Drop a comment if you've spotted a bug, known enhancement possible to extend the technique or any relevant comment which is helpful to other readers.

Friday, 11 May 2012

Waiting on a Thread without blocking Java Swing EDT

Event dispatching threads are used as background thread to avoid blocking queues, or simply to avoid components from freezing while performing multi-tasking. JTabbedPane is a brilliant component to demostrate typical blocking EDT issues. Assume you have JTable on two panels placed on JTabbedPane, the first panel make adaptor call to remote server to pull collection of rows to render in the table and the second does pretty much the same thing.

Without EDT, there is a great posibility that while the first panel is building its table model with data fetched from remote server, the second tab will be blocked(freeze) to prevent access. One typical solution to this culprit is to use EventQueue.invokeLater(Runnable) method. But for a long running method, this option is not viable as it is only appropriate for simple application threads that needs to update the GUI.

A more viable approach to enable you wait on a Thread while performing a long running routine is using the worker design pattern. SwingWorker enables you perform a long running task without blocking EDT. To demostrate this, let assume this business scenario, we have a system which performs several concurrent executions. We want a button ActionEvent to call a delegated shutdown method, which will await on all the threads to complete before asking the JVM to bring the system to halt.

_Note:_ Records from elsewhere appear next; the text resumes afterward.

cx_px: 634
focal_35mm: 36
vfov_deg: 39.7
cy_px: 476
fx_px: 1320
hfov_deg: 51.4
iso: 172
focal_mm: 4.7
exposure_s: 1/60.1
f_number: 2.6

This request can be achieved in several ways, but because we do not want our waiting thread to block Swing EDT, we will first place the delegate call to shutdown in EventQueue.invokeLater(Runnable) and then use worker pattern to handle the long waiting thread as shown below.

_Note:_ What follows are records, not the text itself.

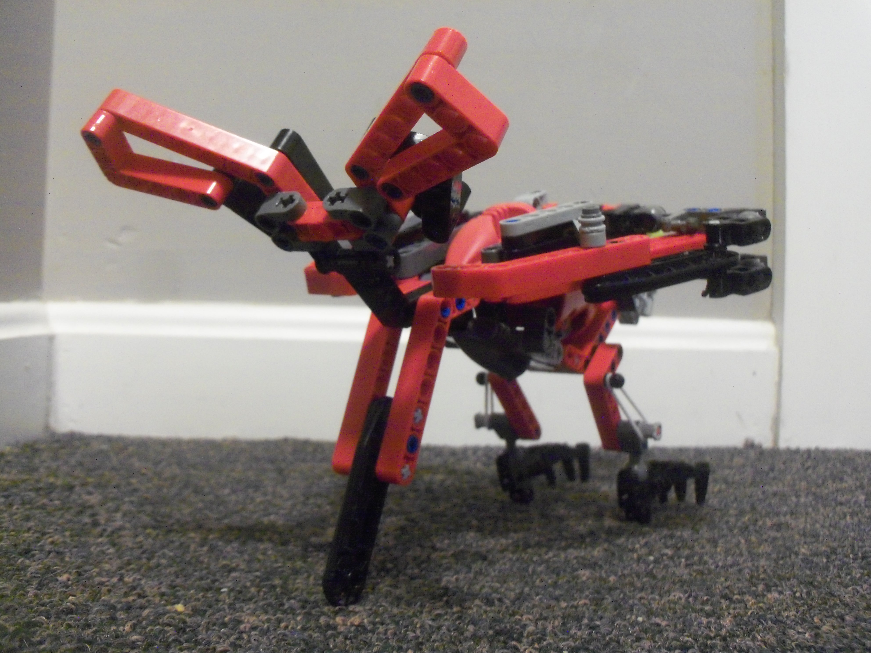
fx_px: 881
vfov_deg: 40.7
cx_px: 436
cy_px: 326
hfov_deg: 52.6
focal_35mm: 35
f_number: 3
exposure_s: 1/2
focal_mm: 6.3
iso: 400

» Assume this is our JButton action listner event
    closeButton.addActionListener(new ActionListener()
    {
      public void actionPerformed(ActionEvent e)
      {
        EventQueue.invokeLater(new Runnable()
        {
          public void run()
          {
            shutDown();
          }
        });
      }
    });
» Assume this is our delegated shutdown method
 public void shutDown()
 {
    try
     {
      closeButton.setEnabled(false);//disable the button to avoid futher clicks
      ShutdownWorker task = new ShutdownWorker();
      task.execute();
    }
    catch (Exception e)
    {
      // just force it
      System.exit(0);
    }
  }
» SwingWorker handler class
  class ShutdownWorker extends SwingWorker<Void, Void>
  {
    public Void doInBackground() throws Exception
    {
       System.out.println("halting system");
       performSomeLongAwaitCall();

      return null;
    }

    public void done()
    {
      // shutdown
      System.gc();
      System.exit(0);
    }
    
    private void performSomeLongAwaitCall()
    {
      try
      {
       while(some condition is not true)
       {
         //TODO: perform the thread shutdown or 
         //await on all the threads to shutdown gracefully
         [...]
         Thread.sleep(2000);
       }
      }
      catch (InterruptedException ignore)
      {}
    }
  }
Adopting this approach for tasks that takes longer to complete is much effective for Swing UI applications. As you have seen above, we used a class which extends SwingWorker, implemented its abstract method doInBackground to handle the long awaiting call to shutting down the application to avoid blocking other events dispatched from userbility.

The approach gives the user the flexibility to perform several tasks and also add power to your application. Because this post is targeted to non-blocking Swing EDT, I will not dive more deeper into SwingWorker itself here. But surely there is more to it than just using it for controlling blocking threads. I will leave the rest to you to explore - but do hope this post has help you in some way to adapt an approach for handling Swing Event dispatching design pattern.

Disclaimer
The code above has only been written to demonstrate how to avoid waiting threads blocking Swing EDT, but not a complete working program.